- _ЗАДАНИЯ_:
A: С каким рассуждением, по словам отрывка о демократии, в восемнадцатом веке связывали требование демократического правительства?
B: Повтори дословно часть отрывка о демократии: всё от слов «Попробуем теперь вдребезги» и до слов «двух разных картин.».

═════ ОТРЫВОК

Голландские художники семнадцатого века, такие, как Вермер и де Хох, напротив, рисуют мир, в котором общественное почти незаметно. Здесь все по-домашнему, интимно. Покой личного созерцания заменяет шум гражданских клятв и публичного насилия. Тот же обращенный в себя взгляд отличает работы французского художника восемнадцатого века Шардена. Частный выбор, личные привязанности, сопряженные с ними радости и печали выступают предметом живописи, бесконечно далекой от идеи гражданства.

Попробуем теперь вдребезги разбить оба этих (по-видимому, искусственно составленных) образа общественного и частного пространства на сотни мелких неправильных кусочков. Они похожи на элементы мозаики, но с одной только разницей. Когда мы говорим о демократии, в наших рассуждениях, хотя зачастую и бессознательно, присутствуют элементы обоих мозаик. Мы пытаемся соединить кусочки, которые не складываются и не могут сложиться в единый образ, потому что представляют собой осколки двух разных картин.

Наши интуитивные представления о демократии похожи на кусочки этих мозаик. Стремясь собрать какую-то одну из них, мы постоянно рискуем взять не тот элемент. В результате, обращаясь к идее демократии, мы пытаемся соединить существующие в нашем сознании несовместимые образы.

Как можно описать эти две мозаики, если они состоят из осколков языка? Назовем каждую из них традицией рассуждения или для краткости рассуждением. В таком случае лучшим обозначением для них будут те, что появились в восемнадцатом веке, когда обе традиции тесно сблизились друг с другом. В то время требование демократического правительства ассоциировалось с рассуждением о “классическом республиканизме” или “гражданстве”, тогда как требование демократического общества или равенства – с рассуждением о “гражданском обществе”. В восемнадцатом веке эти две традиции не только тесно сблизились, но и начали соприкасаться друг с другом. Возникшее между ними трение вызывает в уме другую аналогию – сравнение с тектоническими плитами земной коры, которые иногда сталкиваются друг с другом, вызывая ужасающие последствия. Потенциал соприкосновения этих [с.63] типов рассуждений о демократии не менее разрушителен. Заключенные в них два различных представления о равенстве нелегко объединить.

══════════
═════ ИСХОДНЫЕ ДАННЫЕ

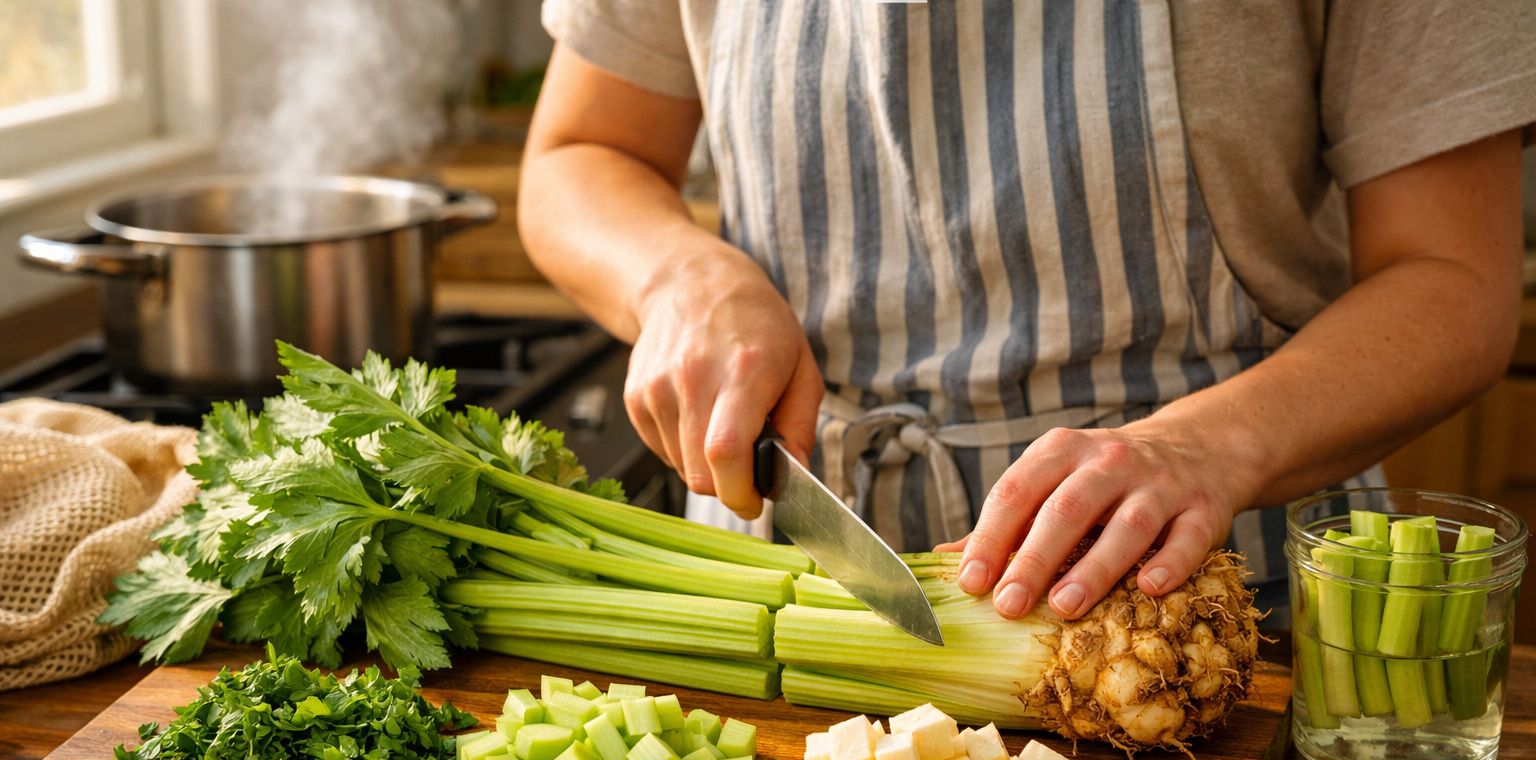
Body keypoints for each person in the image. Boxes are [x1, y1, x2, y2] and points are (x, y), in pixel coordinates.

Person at [518, 1, 1534, 625]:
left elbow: (1451, 275)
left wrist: (1206, 448)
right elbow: (581, 153)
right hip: (792, 586)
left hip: (1208, 600)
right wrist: (681, 278)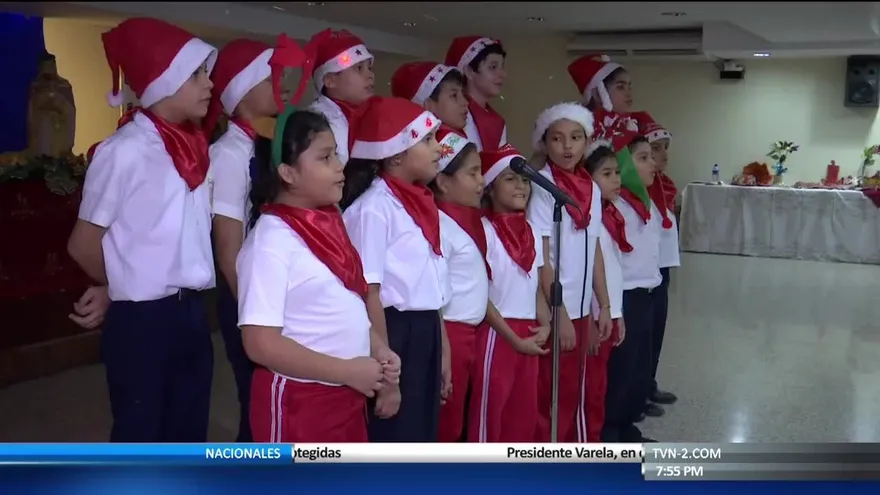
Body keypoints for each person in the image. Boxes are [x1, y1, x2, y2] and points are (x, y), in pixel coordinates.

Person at [66, 17, 218, 442]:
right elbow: (83, 244)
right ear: (162, 82)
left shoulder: (194, 145)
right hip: (144, 320)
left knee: (189, 433)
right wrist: (120, 285)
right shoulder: (125, 150)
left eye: (207, 73)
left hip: (191, 311)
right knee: (142, 434)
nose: (209, 84)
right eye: (196, 74)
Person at [237, 108, 399, 442]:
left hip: (346, 396)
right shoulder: (271, 240)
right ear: (288, 173)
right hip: (300, 402)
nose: (340, 167)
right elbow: (260, 344)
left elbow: (342, 305)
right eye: (325, 157)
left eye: (336, 154)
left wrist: (377, 348)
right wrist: (346, 371)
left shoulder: (328, 224)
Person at [203, 34, 314, 443]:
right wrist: (255, 313)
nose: (283, 86)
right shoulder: (230, 155)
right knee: (258, 403)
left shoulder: (262, 144)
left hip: (271, 294)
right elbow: (228, 244)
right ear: (242, 91)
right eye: (271, 79)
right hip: (250, 299)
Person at [341, 97, 451, 442]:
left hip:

══════════

- _ОТВЕТЫ ПО ПОРЯДКУ_:
A: С рассуждением о «классическом республиканизме» или «гражданстве».

B:
Попробуем теперь вдребезги разбить оба этих (по-видимому, искусственно составленных) образа общественного и частного пространства на сотни мелких неправильных кусочков. Они похожи на элементы мозаики, но с одной только разницей. Когда мы говорим о демократии, в наших рассуждениях, хотя зачастую и бессознательно, присутствуют элементы обоих мозаик. Мы пытаемся соединить кусочки, которые не складываются и не могут сложиться в единый образ, потому что представляют собой осколки двух разных картин.